Report every line of the material that contains the word "sont".
========================================
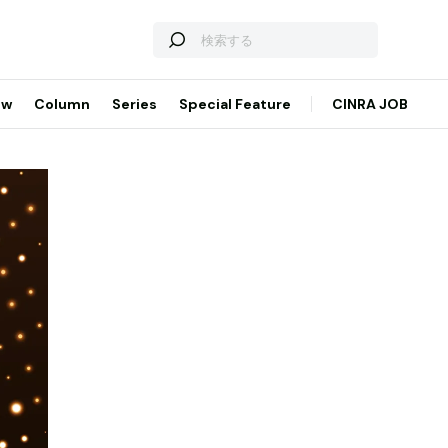
ew
Column
Series
Special Feature
CINRA JOB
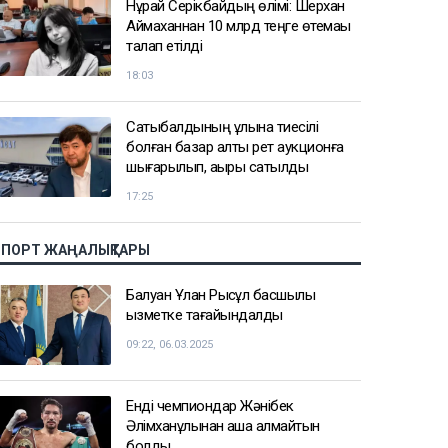
Нұрай Серікбайдың өлімі: Шерхан
Аймаханнан 10 млрд теңге өтемақы
талап етілді
18:03
Сатыбалдының ұлына тиесілі
болған базар алты рет аукционға
шығарылып, ақыры сатылды
17:25
СПОРТ ЖАҢАЛЫҚТАРЫ
Балуан Ұлан Рысқұл басшылық
қызметке тағайындалды
09:22, 06.03.2025
Енді чемпиондар Жәнібек
Әлімханұлынан қаша алмайтын
болды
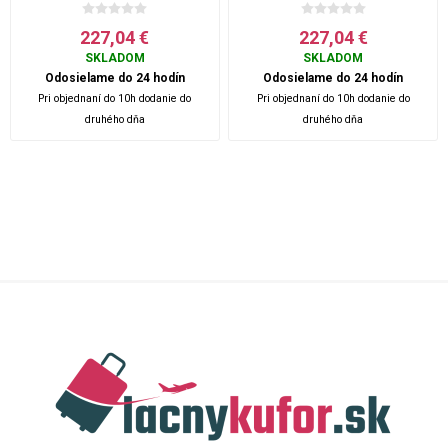
Coral Cloud - 91 L
Martini Olive - 91 L
227,04 €
227,04 €
SKLADOM
SKLADOM
Odosielame do 24 hodín
Odosielame do 24 hodín
Pri objednaní do 10h dodanie do
Pri objednaní do 10h dodanie do
druhého dňa
druhého dňa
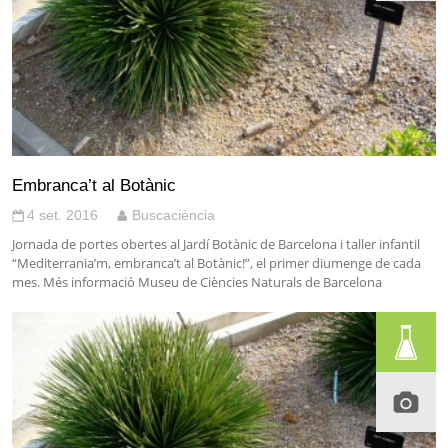
Embranca’t al Botànic
4 set. 2016
Buscaciència
Jornada de portes obertes al Jardí Botànic de Barcelona i taller infantil
“Mediterrania’m, embranca’t al Botànic!”, el primer diumenge de cada
mes. Més informació Museu de Ciències Naturals de Barcelona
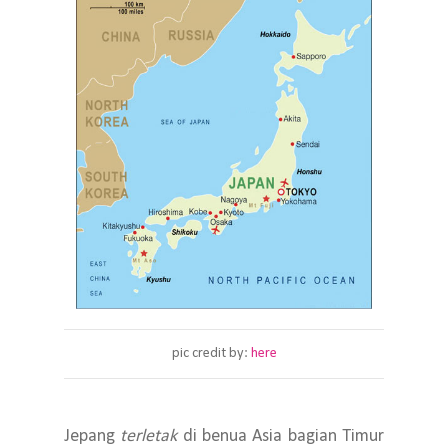
pic credit by:
here
Jepang
terletak
di benua Asia bagian Timur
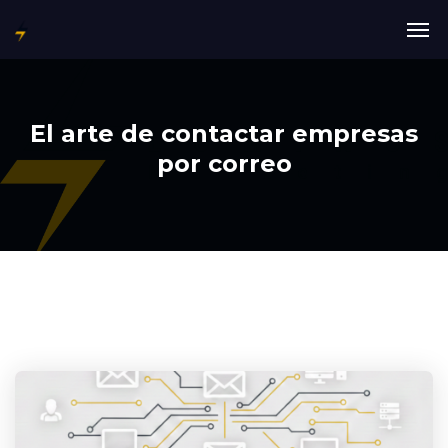
El arte de contactar empresas
por correo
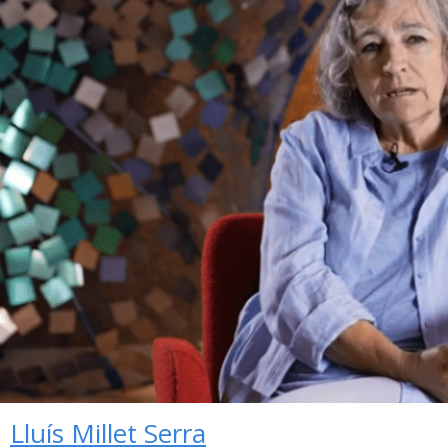
Lluís Millet Serra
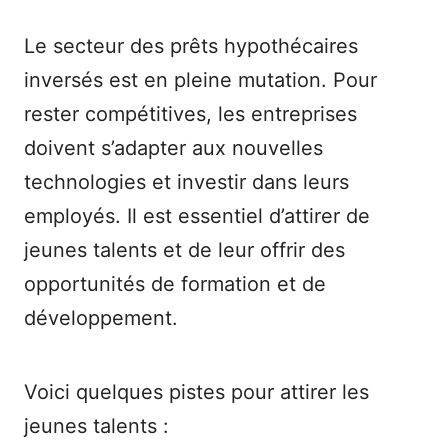
Le secteur des prêts hypothécaires
inversés est en pleine mutation. Pour
rester compétitives, les entreprises
doivent s’adapter aux nouvelles
technologies et investir dans leurs
employés. Il est essentiel d’attirer de
jeunes talents et de leur offrir des
opportunités de formation et de
développement.
Voici quelques pistes pour attirer les
jeunes talents :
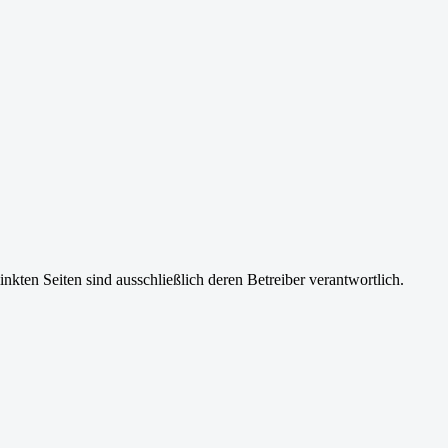
inkten Seiten sind ausschließlich deren Betreiber verantwortlich.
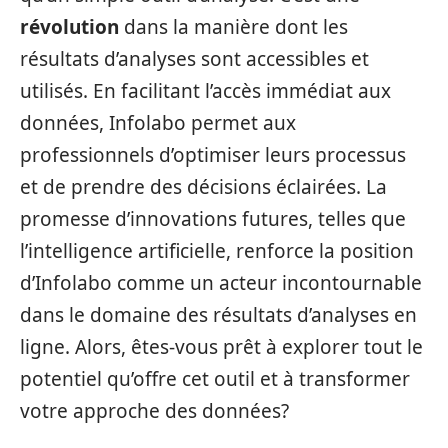
révolution
dans la manière dont les
résultats d’analyses sont accessibles et
utilisés. En facilitant l’accès immédiat aux
données, Infolabo permet aux
professionnels d’optimiser leurs processus
et de prendre des décisions éclairées. La
promesse d’innovations futures, telles que
l’intelligence artificielle, renforce la position
d’Infolabo comme un acteur incontournable
dans le domaine des résultats d’analyses en
ligne. Alors, êtes-vous prêt à explorer tout le
potentiel qu’offre cet outil et à transformer
votre approche des données?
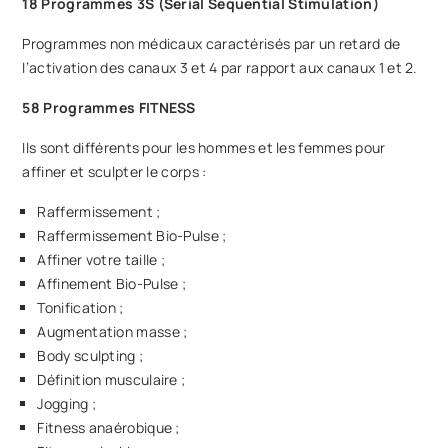
18 Programmes 3S (Serial Sequential Stimulation)
Programmes non médicaux caractérisés par un retard de
l’activation des canaux 3 et 4 par rapport aux canaux 1 et 2.
58 Programmes FITNESS
Ils sont différents pour les hommes et les femmes pour
affiner et sculpter le corps :
Raffermissement ;
Raffermissement Bio-Pulse ;
Affiner votre taille ;
Affinement Bio-Pulse ;
Tonification ;
Augmentation masse ;
Body sculpting ;
Définition musculaire ;
Jogging ;
Fitness anaérobique ;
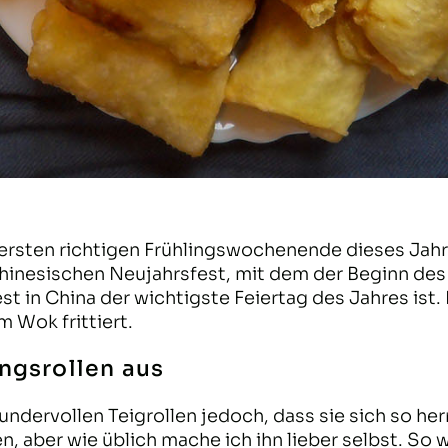
ersten richtigen Frühlingswochenende dieses Jahre
Chinesischen Neujahrsfest, mit dem der Beginn des
st in China der wichtigste Feiertag des Jahres ist.
 Wok frittiert.
ingsrollen aus
undervollen Teigrollen jedoch, dass sie sich so her
n, aber wie üblich mache ich ihn lieber selbst. So 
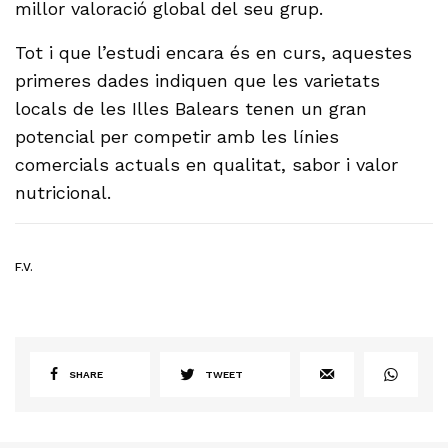
millor valoració global del seu grup.
Tot i que l’estudi encara és en curs, aquestes
primeres dades indiquen que les varietats
locals de les Illes Balears tenen un gran
potencial per competir amb les línies
comercials actuals en qualitat, sabor i valor
nutricional.
F.V.
SHARE
TWEET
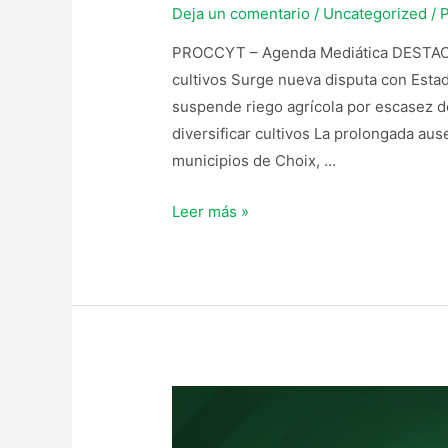
Deja un comentario
/
Uncategorized
/ 
PROCCYT – Agenda Mediática DESTACADA
cultivos Surge nueva disputa con Esta
suspende riego agrícola por escasez d
diversificar cultivos La prolongada aus
municipios de Choix, …
Leer más »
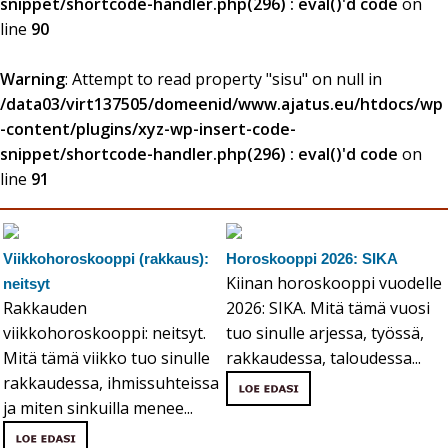
snippet/shortcode-handler.php(296) : eval()'d code
on
line
90
Warning
: Attempt to read property "sisu" on null in
/data03/virt137505/domeenid/www.ajatus.eu/htdocs/wp
-content/plugins/xyz-wp-insert-code-
snippet/shortcode-handler.php(296) : eval()'d code
on
line
91
Viikkohoroskooppi (rakkaus):
Horoskooppi 2026: SIKA
Kiinan horoskooppi vuodelle
neitsyt
Rakkauden
2026: SIKA. Mitä tämä vuosi
viikkohoroskooppi: neitsyt.
tuo sinulle arjessa, työssä,
Mitä tämä viikko tuo sinulle
rakkaudessa, taloudessa...
rakkaudessa, ihmissuhteissa
ja miten sinkuilla menee...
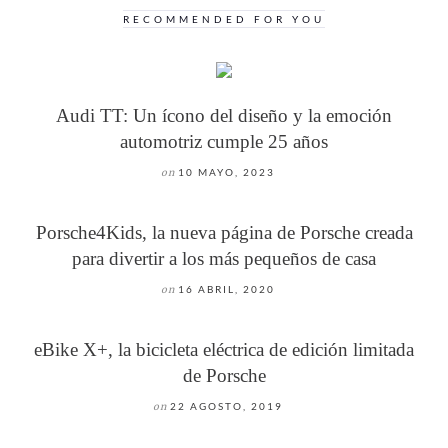
RECOMMENDED FOR YOU
Audi TT: Un ícono del diseño y la emoción
automotriz cumple 25 años
on
10 MAYO, 2023
Porsche4Kids, la nueva página de Porsche creada
para divertir a los más pequeños de casa
on
16 ABRIL, 2020
eBike X+, la bicicleta eléctrica de edición limitada
de Porsche
on
22 AGOSTO, 2019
========================================
WRITTEN SOLUTION:
résultats d’analyses sont accessibles et
Ils sont différents pour les hommes et les femmes pour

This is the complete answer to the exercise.